President Trump’s choice to lead the National Security Agency (NSA) said Thursday that the United States’ response to Russian election interference has not been sufficient enough to change Moscow’s behavior. Lt. Gen. Paul Nakasone, nominated to lead both NSA and U.S. Cyber Command, was asked at his confirmation hearing whether he agreed with outgoing NSA Director Adm. Michael Rogers’s statement that the response to Russian meddling in the 2016 election has not been strong enough. “It has not changed their behavior,” Nakasone told Sen. Ben Sasse (R-Neb.), who asked the question. Nakasone appeared before the Senate Armed Services Committee two days after Rogers, who faced tough questions over the Trump administration’s response to Russia’s interference in the 2016 presidential election during a hearing on the 2019 budget request for U.S. Cyber Command. Rogers heads that command in addition to the NSA.

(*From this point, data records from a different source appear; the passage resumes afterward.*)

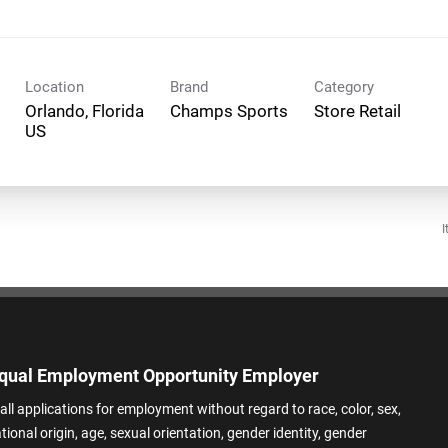
Location
Brand
Category
Orlando, Florida
Champs Sports
Store Retail
I
qual Employment Opportunity Employer
all applications for employment without regard to race, color, sex,
ational origin, age, sexual orientation, gender identity, gender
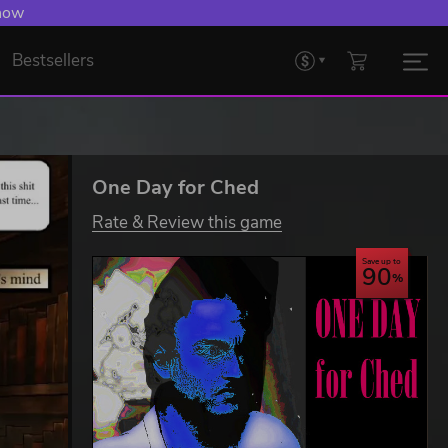
 now
Bestsellers
One Day for Ched
Rate & Review this game
Save up to
90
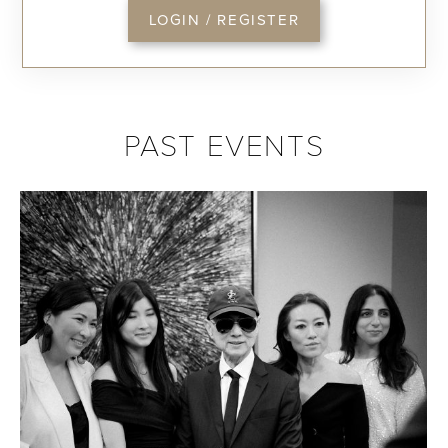
LOGIN / REGISTER
PAST EVENTS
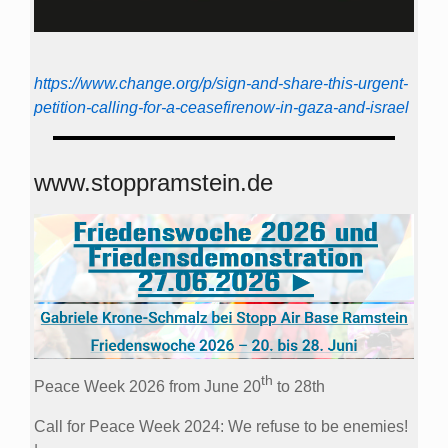
https://www.change.org/p/sign-and-share-this-urgent-
petition-calling-for-a-ceasefirenow-in-gaza-and-israel
www.stoppramstein.de
th
Peace Week 2026 from June 20
to 28th
Call for Peace Week 2024: We refuse to be enemies!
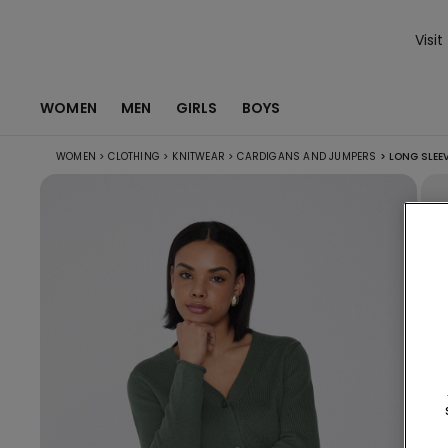
Visit
WOMEN
MEN
GIRLS
BOYS
WOMEN
>
CLOTHING
>
KNITWEAR
>
CARDIGANS AND JUMPERS
>
LONG SLEE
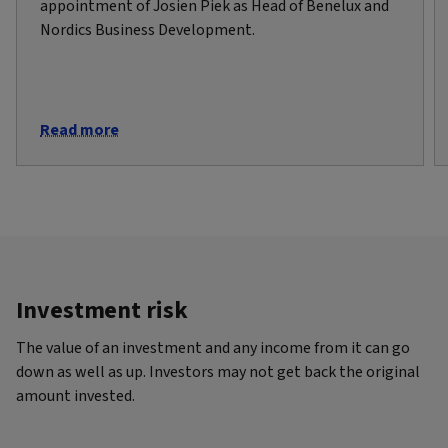
appointment of Josien Piek as Head of Benelux and
Nordics Business Development.
Read more
Investment risk
The value of an investment and any income from it can go
down as well as up. Investors may not get back the original
amount invested.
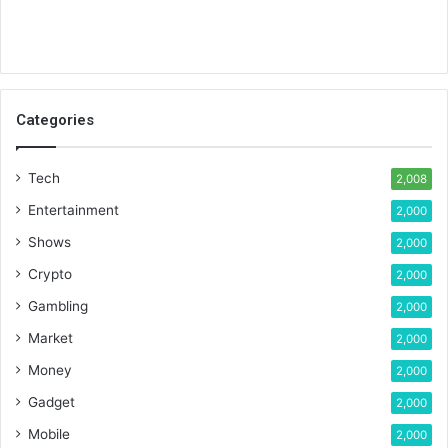
Categories
Tech
2,008
Entertainment
2,000
Shows
2,000
Crypto
2,000
Gambling
2,000
Market
2,000
Money
2,000
Gadget
2,000
Mobile
2,000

At that hearing, Rogers pushed back on Democrats’ assertions that the Trump administration has done nothing to combat Russian election interference, but acknowledge Moscow has not paid a high-enough price.
“They haven’t paid a price, at least, that has significantly changed their behavior,” Rogers said.
The Obama administration imposed sanctions on Moscow and expelled Russian diplomats from the U.S. at the end of 2016 for interfering in the election. Last summer, President Trump signed legislation passed by Congress that leveled new sanctions against Moscow for its behavior.